If they are talking about “independent” as an undecided, moderate or other political bent, then I pretty much chalk that up to certain types of people who either like to be pandered to, or just are contrarian.
This whole independents/moderates as a bloc myth is what got us Rove and his ilk - what got us McCain and Romney. To me, it’s a case of US against evil (being the Democrat Party). The last thing I want is to see this thought process do is to keep a real conservative from flourishing just to nudge along an “independent” candidate with a really weird support base.
Romney won the independents. It doesn’t matter if you can’t get the base out. Rand Paul isn’t going to be the nominee.
You are correct. Hillary polls well because her name is easily recognizable. It’s right up there with “yeast infection”.
All nonsense, none of that is true.
Correct, Mitt Romney did win Independents.

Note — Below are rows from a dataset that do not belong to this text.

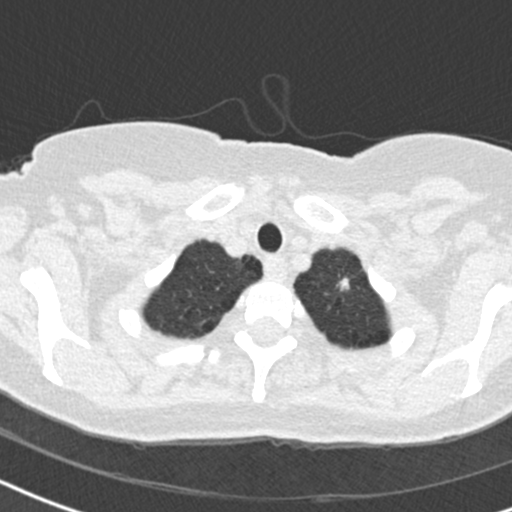
Low-dose screening chest CT, one axial slice; slice 170 of 184 in the series (ordered by position); reconstruction kernel B30f; 120 kVp; lung window (W 1500 / L -600 HU); 2 mm slice thickness; 512 × 512 image matrix, field of view 280 × 280 mm.
Structures marked on this image (manually delineated by an expert):
- lesion 1 (tumor, upper lobe of left lung): bounding box (x1, y1, x2, y2) in pixels: (337, 278, 350, 291)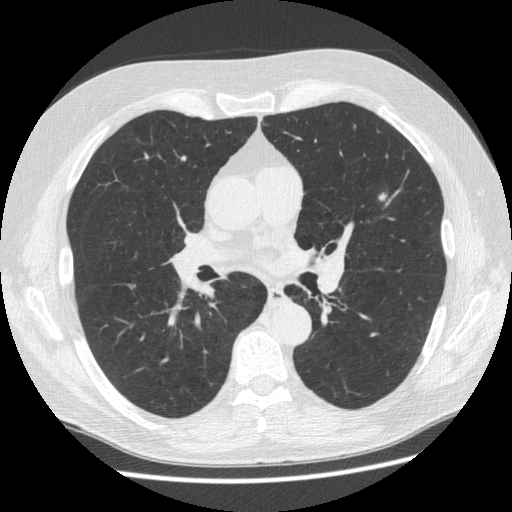
Low-dose screening chest CT, one axial slice; slice 303 of 545 in the series (ordered by position); 120 kVp; lung window (W 1500 / L -600 HU); 1.25 mm slice thickness; 512 × 512 image matrix.
Annotated regions visible in this slice (manually delineated by an expert):
- lesion 1 (nodule, upper lobe of left lung): bounding box [x1, y1, x2, y2] px = [379, 191, 388, 201]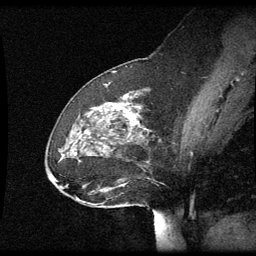
Breast MRI (dynamic contrast-enhanced), one sagittal slice; position 24 of 60 along the scan axis; dynamic contrast-enhanced series, image 2 of 3 at this slice position (ordered by acquisition); 1.5 T; TE 4.2 ms, TR 8.9 ms; 2 mm slice thickness; 256 × 256 image matrix, field of view 200 × 200 mm. Patient: female, 49 years. Case-level facts recorded for this patient, not image findings: setting: breast cancer imaged before/during neoadjuvant chemotherapy; receptor status: HR-positive, HER2-negative.
Annotated regions visible in this slice (semi-automatic segmentation, software-assisted and operator-edited):
- analysis volume of interest (the breast-tissue region the enhancement analysis was run in; not a lesion): bounding box <47,92,148,205> (left, top, right, bottom; pixels)
- tumour enhancement mask (voxels above the 70 % enhancement threshold inside the analysis volume of interest): <116,104,137,125>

Romney was the first nominee in history to win hugely among the independents, yet lose the race, and he did it in an election that couldnt lose.
”Romney first to win independents big, lose election”

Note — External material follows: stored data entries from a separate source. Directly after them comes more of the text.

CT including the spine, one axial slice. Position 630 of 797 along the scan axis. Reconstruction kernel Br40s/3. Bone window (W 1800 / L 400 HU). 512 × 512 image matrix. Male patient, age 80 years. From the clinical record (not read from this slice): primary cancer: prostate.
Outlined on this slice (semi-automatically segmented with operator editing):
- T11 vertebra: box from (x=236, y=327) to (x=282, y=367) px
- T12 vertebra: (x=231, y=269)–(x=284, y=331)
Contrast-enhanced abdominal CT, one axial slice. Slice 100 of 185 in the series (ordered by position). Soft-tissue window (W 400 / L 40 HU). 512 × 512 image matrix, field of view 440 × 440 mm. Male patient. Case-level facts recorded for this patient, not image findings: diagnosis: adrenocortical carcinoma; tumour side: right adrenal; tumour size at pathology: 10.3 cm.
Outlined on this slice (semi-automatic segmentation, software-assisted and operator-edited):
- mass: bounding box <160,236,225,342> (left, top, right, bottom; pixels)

Whoever wins independent voters in Ohio, wins Ohio, Beeson said on Fox News Sunday, two days before the election.
He was, of course, wrong. Romney won self-identified Independents in Ohio by a overwhelming 10 points, according to exit polls, but lost the state to President Barack Obama by 2 points.
A similar trend was seen across much of the country Romney won among Independents by 5 points, 50-45, but lost to Obama, 51-48.
INFOGRAPHIC: Obama Lost Independent Vote In Almost Every Swing State
The president only won the independent vote in one battleground state: North Carolina.
Things looked very different for Obama in 2008, when independent voters came out in huge numbers to support him.
Just before Election Day, the Wall Street Journal reported those polling numbers had hardly changed, with Romney overwhelmingly leading among independent voters across the country. Republican pollster Bill McInteruff told the Journal the Democrats were really flirting with trouble if youre losing independents by this margin.
So what is the connection to post 17?
Obama beat McCain among independent voters 52-44%. McCain’s “bomb bomb bomb Iran”, bomb everything, every war everywhere now, campaign was a loser.